Brice Hamack, an attorney with the Council on American-Islamic Relations, California, said in a June 30 letter to the California Department of Food and Agriculture that the regulation, as written, would "prohibit many American Muslims residing in California from practicing their religious beliefs," adding that the regulation is inconsistent with current California legal codes regarding the religious slaughter of animals.

Eric Rassbach, deputy general counsel at the Becket Fund for Religious Liberty, encouraged non-Muslims to "stand up for the right of Muslims to engage in this."

"That's something that everyone should stand up for, even if they don't personally stand to benefit," he remarked to CNA.

Rassbach's organization has been defending Catholic and other Christian organizations, on the basis of religious liberty, against federal requirements to provide employees with health insurance coverage for sterilization and contraception.

He said that respecting religious freedom is "part of everyone being able to live together."

While a religious practice may not make sense to somebody else, he said, "we can at least agree that in order for our fellow citizens to be able to follow their religion, we should try to accommodate that and make space for that."

"That's what California should do," he added.

Rassbach said there have been efforts in some European countries to ban halal or kosher slaughter. He attributed the rarity of these efforts in the U.S. to the fact that the practices are recognized as humane under U.S. law.

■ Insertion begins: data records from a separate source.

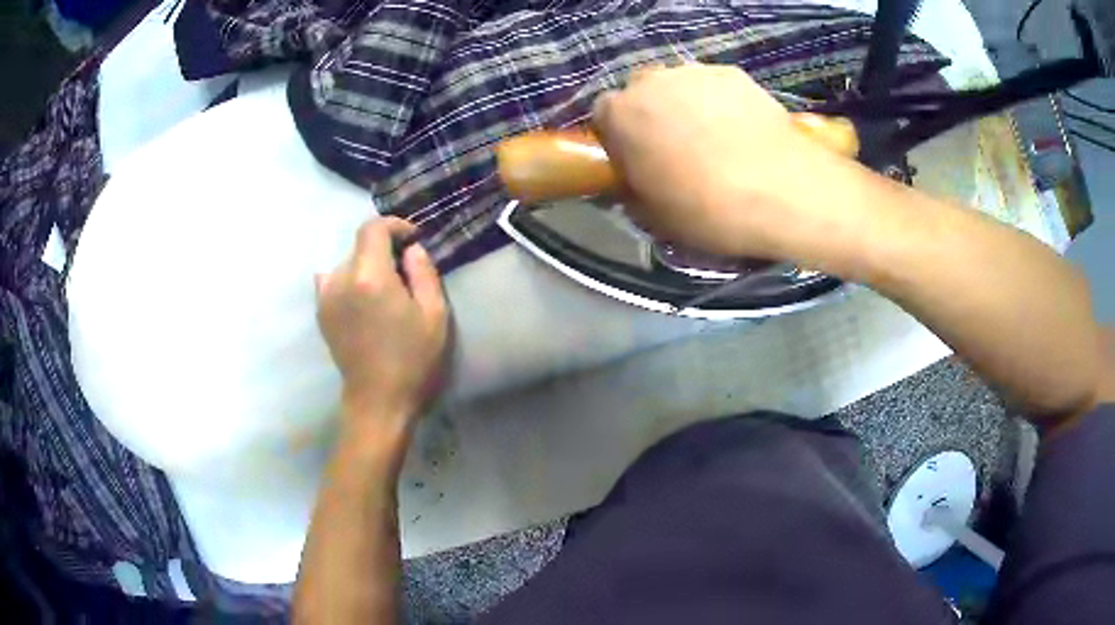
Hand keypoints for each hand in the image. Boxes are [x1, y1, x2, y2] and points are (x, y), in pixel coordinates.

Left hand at [316, 218, 448, 427]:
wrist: (378, 400)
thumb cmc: (413, 359)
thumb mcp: (434, 314)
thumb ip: (423, 271)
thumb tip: (411, 248)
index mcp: (369, 276)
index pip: (373, 228)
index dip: (394, 225)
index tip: (412, 239)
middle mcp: (340, 279)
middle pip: (360, 245)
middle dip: (384, 249)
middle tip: (405, 271)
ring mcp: (325, 296)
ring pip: (347, 262)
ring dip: (367, 265)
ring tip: (385, 289)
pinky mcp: (321, 312)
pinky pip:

He suggested that California regulators may not have considered the religious issue and could adjust the law. In his view, the regulators have a duty under the California and U.S. constitutions to respond to religious concerns and advance a government interest "without impinging on this religious activity." He said this duty is especially clear given that California statutes already recognize this kind of slaughter.

"Religious freedom is not going to be something that's only going to be provided to a certain group," Rassbach said. "In our system, we treat different religious groups equally."

"It would be very unfortunate that if somebody doesn't agree with a particular religious practice it could be banned. Almost everybody who is religious has some practice that other people don't agree with."